Research Highlights

Genomes of a feather flock together

Published online 16 February 2015

Sedeer El-Showk

Several long-standing questions about the evolutionary history of birds have been answered in a Science paper published by the Avian Phylogenomics Consortium. The paper was one of 28 appearing in several journals, including a special issue of Science, to report the Consortium's first findings.

The Consortium, which includes Wang Jun of China's BGI, who is also affiliated with King Abdulaziz University in Saudi Arabia, sequenced 45 bird genomes and analysed them together with three already published avian genomes to build a phylogeny of birds. Several of the species, including bustard and sandgrouse, came from the Breeding Centre for Endangered Arabian Wildlife in Sharjah.

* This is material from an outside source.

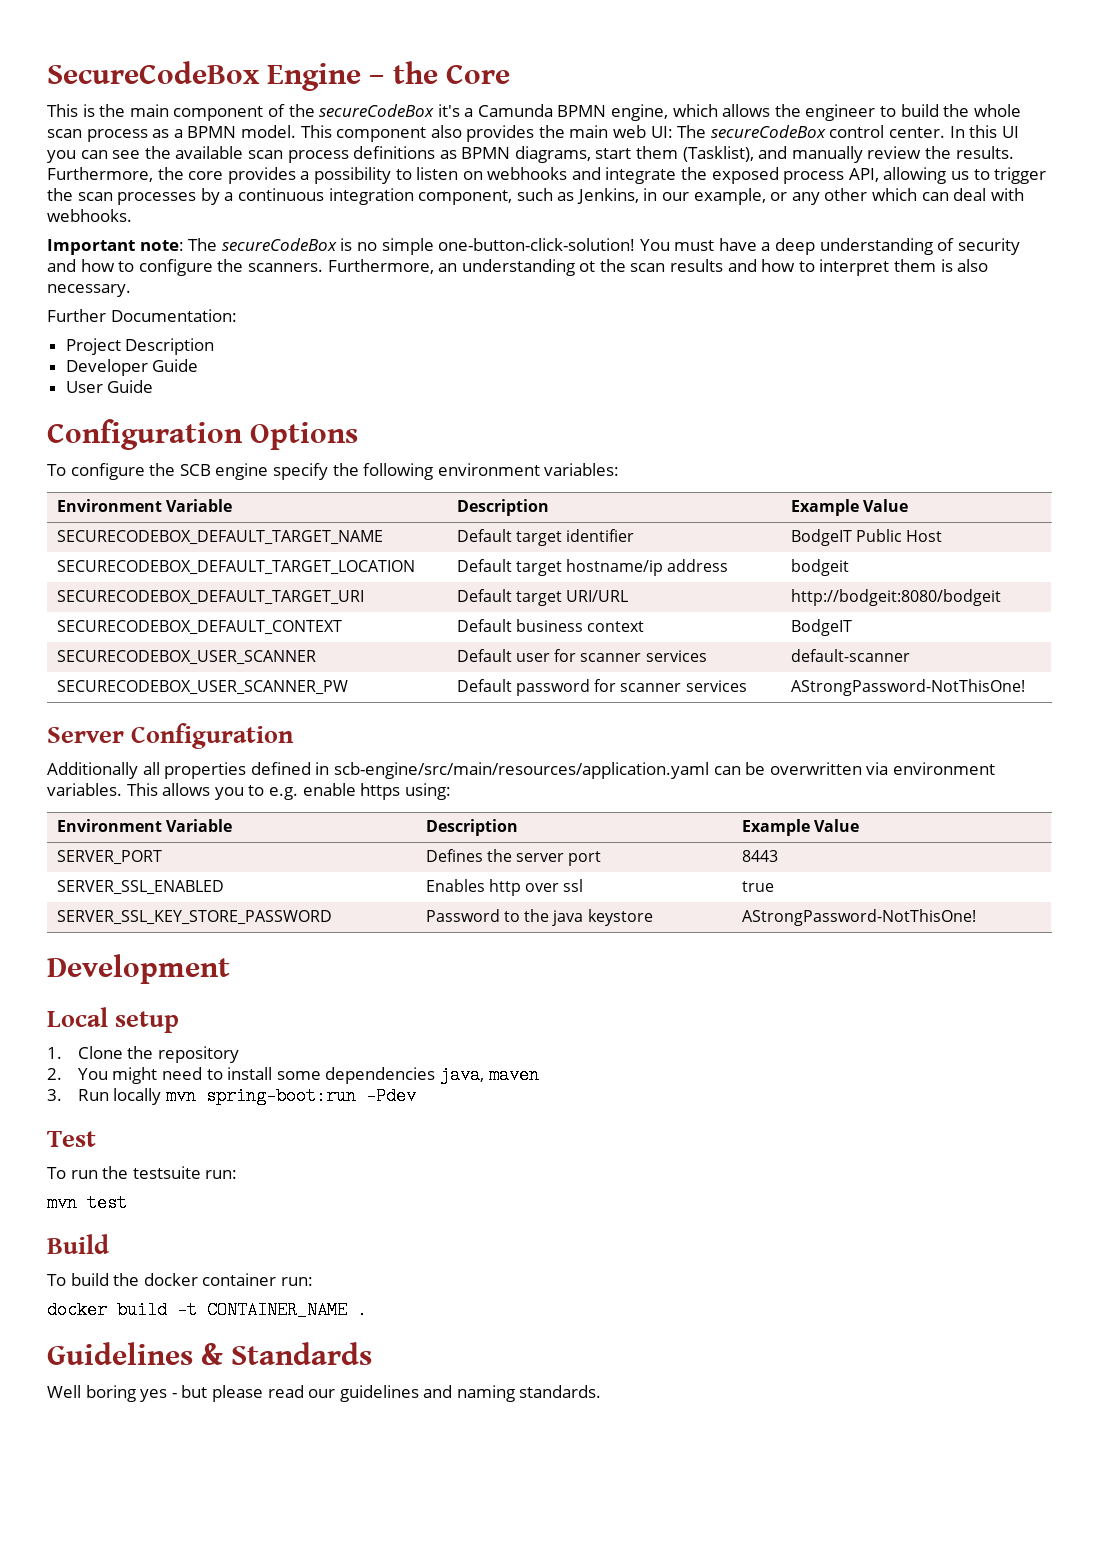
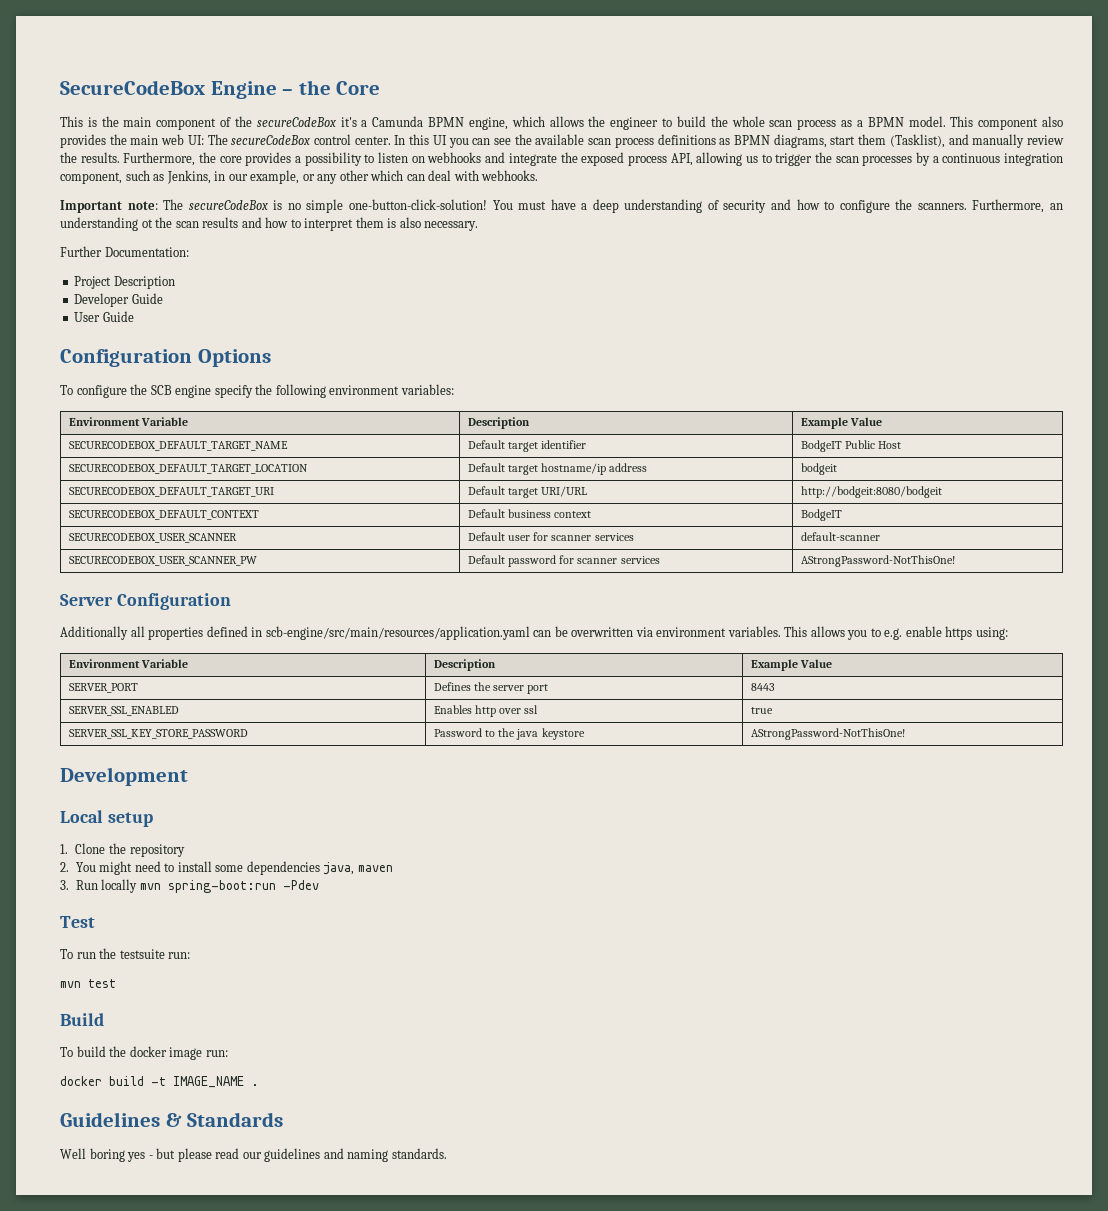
[202,1273,277,1286] container -> [169,1047,203,1060] image
[207,1301,347,1319] CONTAINER_NAME -> [173,1076,244,1088] IMAGE_NAME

The researchers found strong evidence for a rapid radiation of bird species following the mass extinction that killed the dinosaurs 66 million years ago, rather than an earlier, more gradual diversification of species. 

The new phylogeny also clarifies several evolutionary relationships and the history of various traits; for example, vocal learning evolved independently at least twice in birds. “This tree will affect all bird evolution studies,” says Erich Jarvis of Duke University, lead co-author with Siavash Mirarab of University of Texas at Austin.

None of the trees built using only individual genetic elements matched the tree based on the entire genome. “That means you can’t trust gene trees to give you a species tree. Depending on how closely in time the species being compared diverged, you need many genes, if not most of the genome [to get an accurate species tree],” says Jarvis. In addition, evolutionary convergence makes protein-coding genes the least informative for inferring a tree. “I suspect as more genomes become available for tree analyses, we will be seeing important changes in our view of the tree of life.”